[Opening Entries provided section]

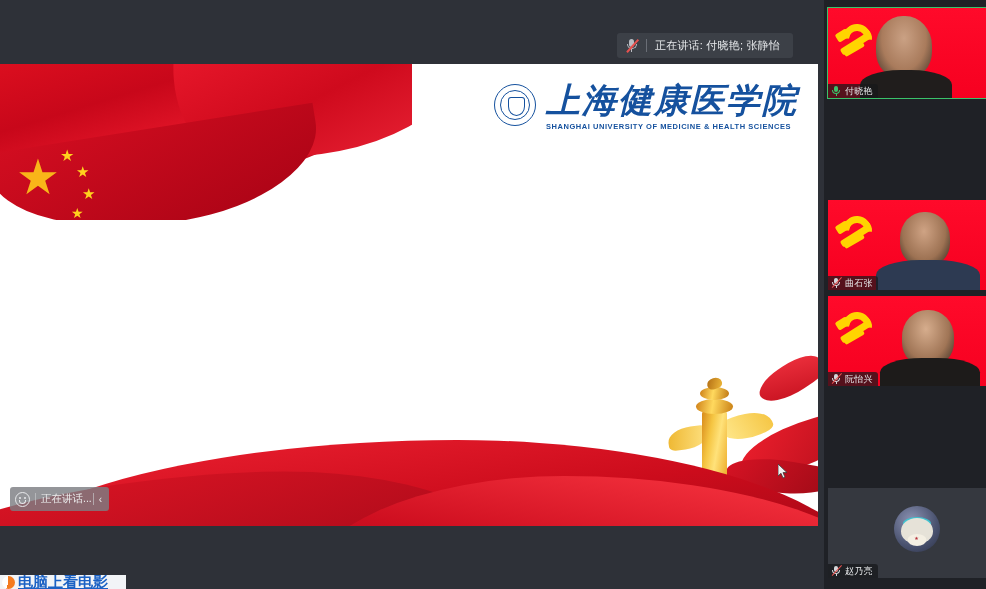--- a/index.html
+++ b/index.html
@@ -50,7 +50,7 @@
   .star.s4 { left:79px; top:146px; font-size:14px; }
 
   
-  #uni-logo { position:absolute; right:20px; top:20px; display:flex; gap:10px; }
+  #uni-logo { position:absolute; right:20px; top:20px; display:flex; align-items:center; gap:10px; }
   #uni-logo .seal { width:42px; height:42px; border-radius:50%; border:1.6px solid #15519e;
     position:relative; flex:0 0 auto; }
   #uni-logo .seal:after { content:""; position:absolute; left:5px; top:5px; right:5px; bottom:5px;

[Closing Entries provided section]

Problem to solve: When you reproduce the entries above, keep every word exactly and leave out each picture.

Final answer:
--- a/index.html
+++ b/index.html
@@ -50,7 +50,7 @@
   .star.s4 { left:79px; top:146px; font-size:14px; }
 
   
-  #uni-logo { position:absolute; right:20px; top:20px; display:flex; gap:10px; }
+  #uni-logo { position:absolute; right:20px; top:20px; display:flex; align-items:center; gap:10px; }
   #uni-logo .seal { width:42px; height:42px; border-radius:50%; border:1.6px solid #15519e;
     position:relative; flex:0 0 auto; }
   #uni-logo .seal:after { content:""; position:absolute; left:5px; top:5px; right:5px; bottom:5px;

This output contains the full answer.